Microarray assays were performed by the Massachusetts Institute of Technology (MIT) BioMicro Center. NIH-3T3 fibroblasts and mESCs were assayed using Eukaryotic Exon 1.0 ST arrays from Agilent, while Mouse 430A 2.0 Affymetrix chips were used for MEF and iPSCs.

Cell lines and media

Embryonic and induced pluripotent stem cells were grown as indicated: (1) co-cultured with irradiated MEF cells (Global Stem) or (2) cultured in 2i conditions with both glycogen synthase kinase 3β (Stemgent) and mitogen-activated protein kinase kinase inhibitors (Stemgent). ES and iPS cells were grown with leukemia inhibitory factor (103 units/ml, Millipore) and 15% (10% for E14 cells) heat-inactivated fetal bovine serum (Hyclone) together with Knockout DMEM (Gibco), L-glutamine (Gibco), MEM non-essential amino acids (Gibco), penicillin-streptomycin (Gibco) and β-mercaptoethanol (Sigma). NIH-3T3 fibroblast and primary MEF cells were cultured without inhibitors in 10% serum. E14 mES cells were used for the post-hybridization RNA extraction controls and J1 mES cells (2i media) were used for the NIH-3T3 & mESC sorting experiments. KH2:GFP cells15 – with constitutive R26-M2rtTA expression and a tetracycline-inducible eGFP construct targeted to the ColA1 locus – were used for the titrated GFP induction experiments.

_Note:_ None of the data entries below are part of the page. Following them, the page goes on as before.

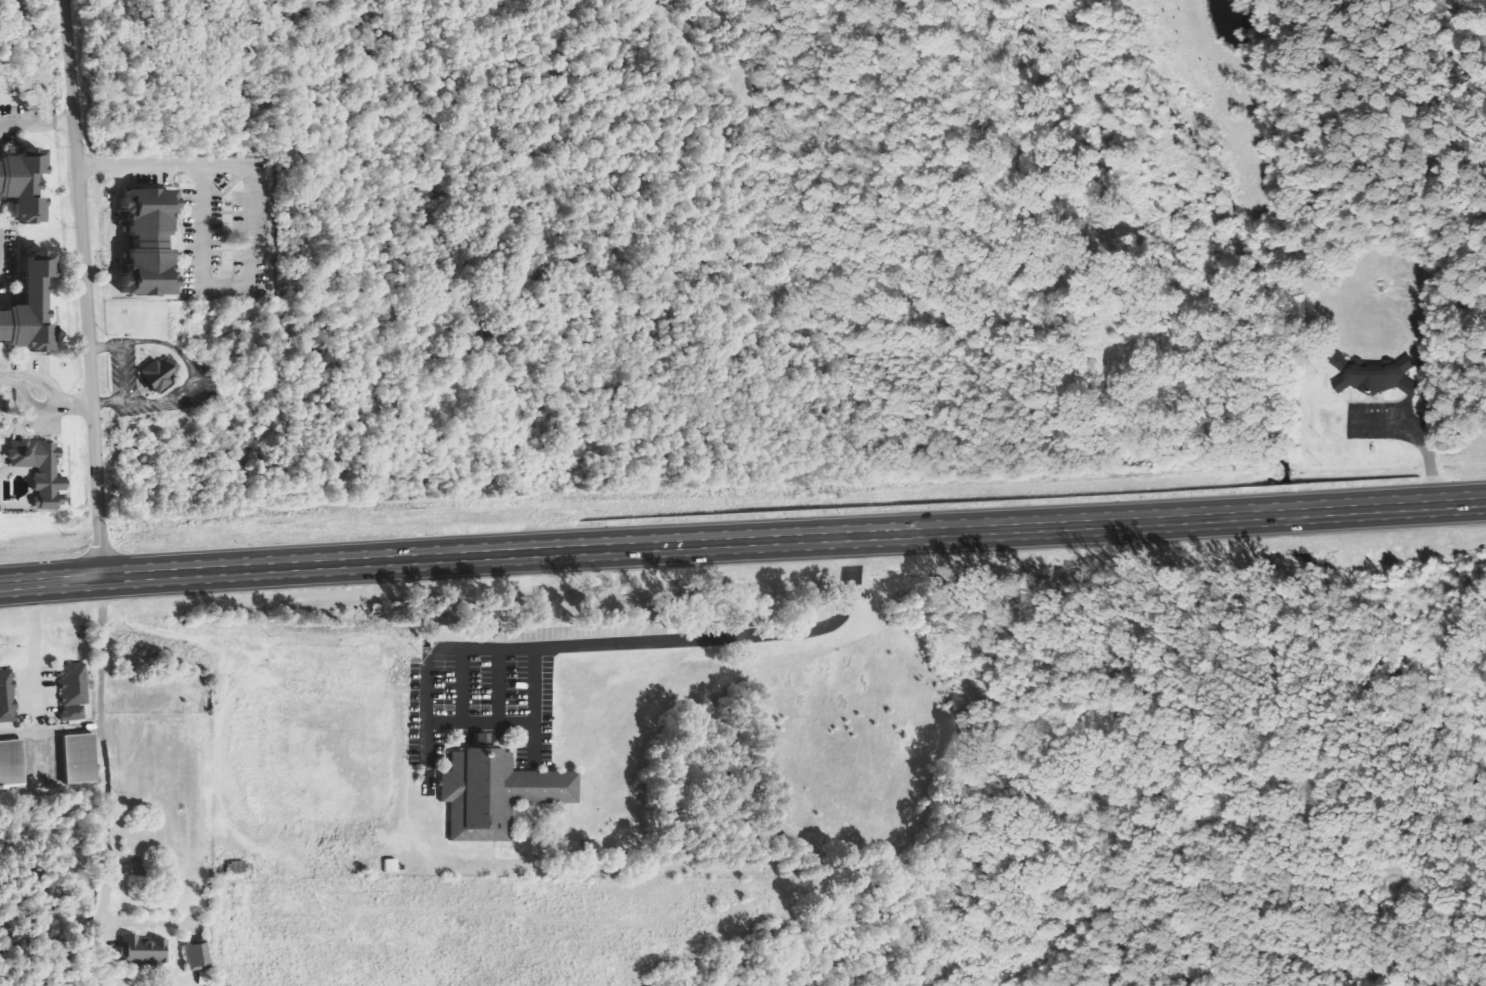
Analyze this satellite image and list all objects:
road: (38, 123)
road: (195, 171)
building: (25, 185)
building: (151, 244)
road: (87, 290)
building: (32, 309)
building: (160, 374)
building: (1378, 377)
road: (43, 403)
building: (41, 471)
road: (743, 552)
road: (661, 643)
building: (74, 691)
building: (7, 697)
building: (76, 759)
building: (11, 765)
building: (492, 792)
building: (391, 865)
building: (236, 866)
building: (146, 949)
building: (199, 955)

Secondary somatic cell generation and reprogramming

Secondary mouse embryonic fibroblasts (2° MEFs) were isolated from chimeric embryos as previously described20, providing doxycycline inducible Oct4, Sox2, Klf4, and c-Myc expression; Neomycin selection at the Nanog locus; and a fluorescent transcriptional reporter for Oct4. The parental pluripotent stem cells used to generate the secondary line were derived by replacing an Oct4 allele with an Oct4-IRES-GFP sequence in Nanog-Neo iPS cells20. Secondary MEFs were plated at optimal density20 and passaged after 48 hours. Doxycycline (2μg/ml, Stemgent) was added 24 hours after replating, marking the start of reprogramming. Neomycin selection (Stemgent G418, 1μg/ml) was applied beginning at day 6 and maintained throughout the reprogramming timecourse. Reprogrammed iPS cells were stabilized in co-culture with MEFs (iPSMEF) and in feeder-free conditions (iPS-2i).